Este túnel, foi o caminho da fuga e massa, do presídio

 

Este túnel, foi o caminho da fuga e massa, do presídio
Este túnel, foi o caminho da fuga e massa, do presídio

Manaus, AM – O secretário de Estado de Administração Penitenciária, Pedro Florêncio, anunciou nesta quinta-feira (2), o afastamento de dez funcionários da empresa terceirizada, que presta serviços no sistema prisional do Estado e que um processo administrativo sancionatório será aberto.
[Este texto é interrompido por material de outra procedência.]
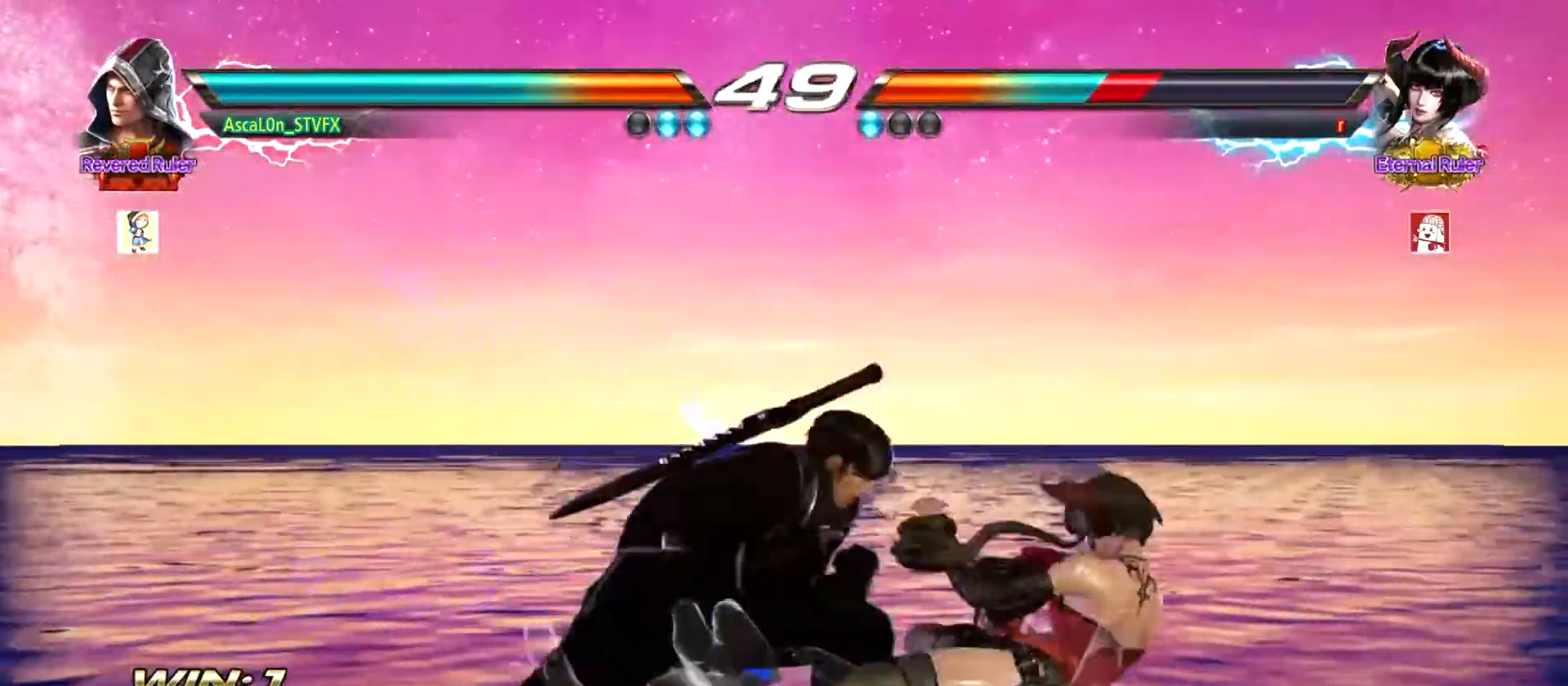
{"buttons": [], "left_stick": "center", "events": [[17, "left_stick", "center"], [50, "SQUARE", "up"]]}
As informações foram divulgadas na quinta-feira (2).

Em maio, a Secretaria de Estado de Administração Penitenciária (Seap) instaurou dois processos administrativos para apurar a responsabilidade da fuga dos 39 internos do Centro de Detenção Provisória de Manaus (CDPM), no dia 2 de maio e o motim com reféns na mesma unidade, no dia 3 de maio.

A Seap informou ainda que o diretor do CDPM e o diretor adjunto receberam uma advertência por falhas na fiscalização dos serviços dos funcionários da empresa.

Foram afastados três supervisores e cinco agentes de socialização, que estavam de plantão na noite em que foi registrada a fuga através de um túnel cavado em uma cela no pavilhão cinco da unidade, e dois agentes que estavam de serviço no dia em que cinco internos do CDPM renderam dois agentes de socialização e uma técnica de enfermagem na área de triagem e enfermaria da unidade.

Pedro Florencio explica que o processo sancionatório que pode resultar em multa está previsto no contrato em casos de rebeliões e fuga.

“Este processo irá apurar agora a responsabilidade da empresa nos dois eventos. No contrato já está estipulado que nessas situações é aplicada uma multa de 2% do valor anual do contrato que a empresa tem com o Estado”, disse o secretário, por meio da assessoria.

O corregedor do sistema penitenciário, André Cunha, esclareceu que todos os funcionários foram ouvidos durante o processo e que foi constatado negligência nos procedimentos adotados nas duas situações.

“A avaliação feita pela Comissão Permanente de Sindicância apontou que os procedimentos não foram feitos da maneira adequada, no caso do fechamento e abertura das celas e a contagem de internos que não foram feitas corretamente”, disse.